WHAT: You could describe James Lecesne as a very “active” actor. The Oscar winner co-founded the Trevor Helpline, a 24-hour suicide-prevention hotline for lesbian, gay, bisexual and transgender communities. He’s also the author of “Absolute Brightness” (2008), which according to the publisher, is a story “of a luminous force of nature: a boy who encounters evil and whose magic isn’t truly felt until he disappears.” On Jan. 30, he will share his passion for acting, writing and activism at Brandeis during an event organized by the Creative Writing Program.

“We look for artists who use writing as one of several media, whose souls stir across disciplines, and who bring a gift of enthusiasm and inspiration to our community,” Creative Writing Program head Olga Broumas said.

Lecesne, who lives in New York City, is also part of the After the Storm Foundation, which is reaching out to the victims of Hurricane Katrina through the musical “Once on this Island,” starring New Orleans natives, and with a feature-length documentary called “After the Storm,” which tells the story of the young actors in the musical.

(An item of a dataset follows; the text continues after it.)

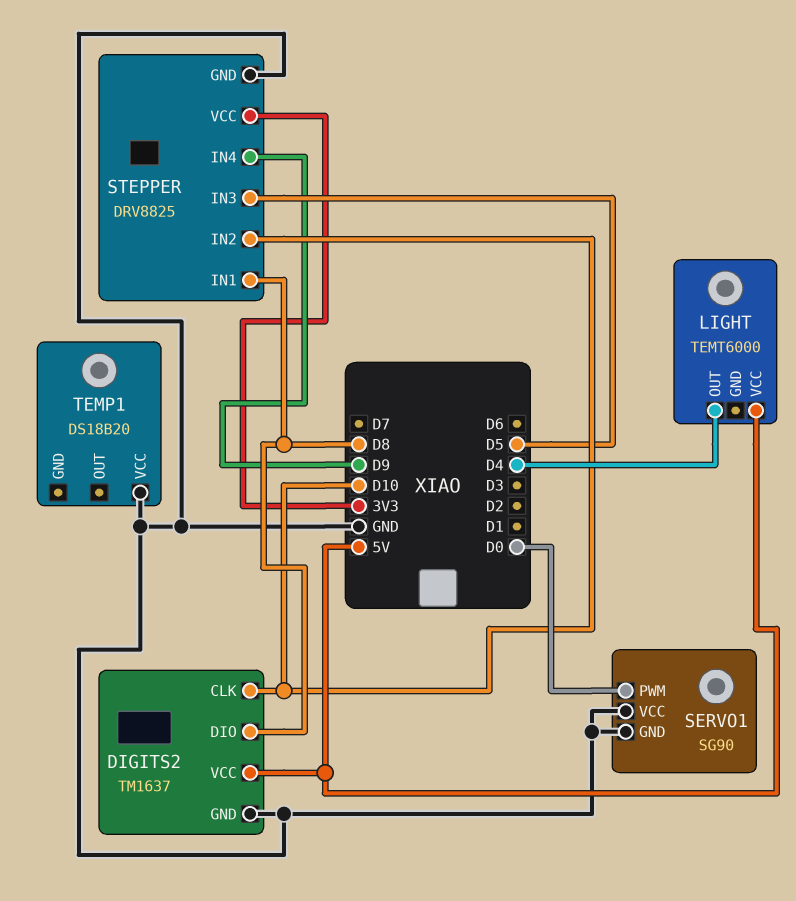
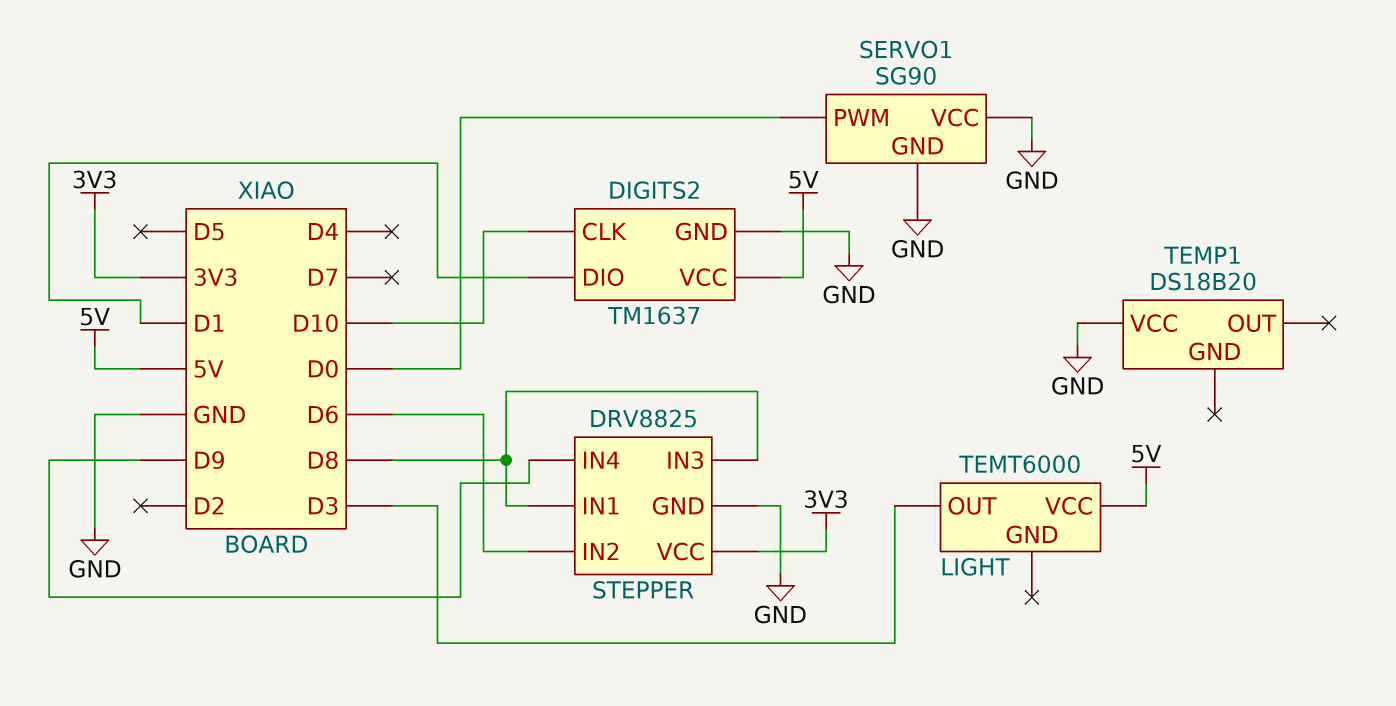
DIGITS2 pin DIO: D8 -> D1
LIGHT pin OUT: D4 -> D3
STEPPER pin IN2: D10 -> D6
STEPPER pin IN3: D5 -> D8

As a playwright, Lecesne wrote “The Road Home: Stories of Children of War” and “Word of Mouth,” a one-man show that won the New York Drama Desk Award the Outer Critics Circle Award. As a screenwriter he has worked on the TV sitcom “Will and Grace” and he also wrote “Trevor,” which was awarded the Academy Award for Short Live-Action Film. His acting resume includes roles in “Boys in the Band,” “I am My Own Wife,” “Irma Vep,” and “Torchsong Trilogy.”

Broumas said they’ve been fortunate to receive funding from the Poses Foundation for more than five years to bring distinguished artists such as Lecesne to campus for brief residencies. The artists chosen, she added, create work that “spills beyond the scope of writing itself to several other arts.”

This event is free and open to the public. For more information on attending this event, contact Melanie Braverman at braver@brandeis.edu.

WHEN: Wed., Jan. 30, 8 p.m.

WHERE: Slosberg Recital Hall, Brandeis University, 415 South St., Waltham, Mass.

ABOUT THE CREATIVE WRITING PROGRAM:
The Creative Writing Program is structured to allow flexible participation in its activities by a diverse body of students, whose interest or commitment may vary in nature or over time.

Participation can be as informal as attending readings and other public events, to submitting work for the literary magazines or attending a festival or a poetry slam, to meeting with a poet or writer in residence, to taking a workshop or literature course offered by our faculty, to taking as many of our courses as one might have time and energy for, to declaring a minor concentration, to applying for the creative writing major.